**Tasks and exercises**
1) Name each university listed in the passage on Berger's study results.
2) Reproduce the passage on Berger's study results word for word, from "His work at" to "study them themselves.".

**Selected excerpt**
===
Specific study results

Palau fossils 
Berger was lead author of a controversial report of the discovery in 2006 of what he and colleagues claimed were small-bodied humans in Palau, Micronesia. Scholars have disputed the argument that these individuals are pygmoid in stature, or that they were the result of insular dwarfism; in an article titled "Small Scattered Fragments Do Not a Dwarf Make", anthropologists Scott M. Fitzpatrick (NC State), Greg C. Nelson (University of Oregon), and Geoffrey Clark (Australian National University) conclude that "[p]rehistoric Palauan populations were normal-sized and exhibit traits that fall within the normal variation for Homo sapiens," hence, concluding that their evidence did "not support the claims by Berger et al. (2008) that there were smaller-bodied populations living in Palau or that insular dwarfism took place" Berger and co-authors Churchill and De Klerk replied to the study, saying "the logical flaws and misrepresentations in Fitzpatrick and coworker's paper are too numerous to discuss in detail" and that their restudy report "amounts to a vacuous argument from authority... and ad hominem assault, and brings little new data to bear on the question of body size and skeletal morphology in early Palauans". John Hawks, the paleoanthropologist who edited the original Palau article for PLoS ONE, has replied in part to some of the dissenting researchers' claims (in his personal web blog).

Discovery of Australopithecus sediba 

In August 2008, Berger's 9-year-old son Matthew, found a clavicle and a jawbone embedded in a rock near Malapa Cave in South Africa. Subsequent excavation, headed by Berger, led to the discovery of numerous bones nearby that dated back nearly two million years. Along with various co-authors, Berger published a series of articles between 2010 and 2013 in the journal Science that describe what they call a new species, Australopithecus sediba, which had a mixture of primitive and modern characteristics. The finding was particularly promising because it potentially revealed a previously unknown transitional species between the more ape-like australopithecines and the more human-like Homo habilis. Berger claimed that this new finding represented "the most probable ancestor" of modern-day Homo sapiens.

His work at the Malapa site was significant not only because of the discovery itself, but also because of the way he and his collaborators shared information about their findings. While most paleoanthropological investigations are known for a high level of secrecy, he worked to make the sediba site an open access project. In addition to sharing digital data, he made the fossils found available on request to researchers wanting to study them themselves.
===
**Given material**
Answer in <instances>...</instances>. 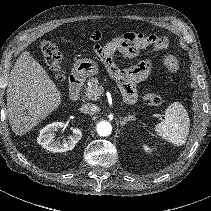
===
**Task responses**
1) NC State, University of Oregon, Australian National University

2)
His work at the Malapa site was significant not only because of the discovery itself, but also because of the way he and his collaborators shared information about their findings. While most paleoanthropological investigations are known for a high level of secrecy, he worked to make the sediba site an open access project. In addition to sharing digital data, he made the fossils found available on request to researchers wanting to study them themselves.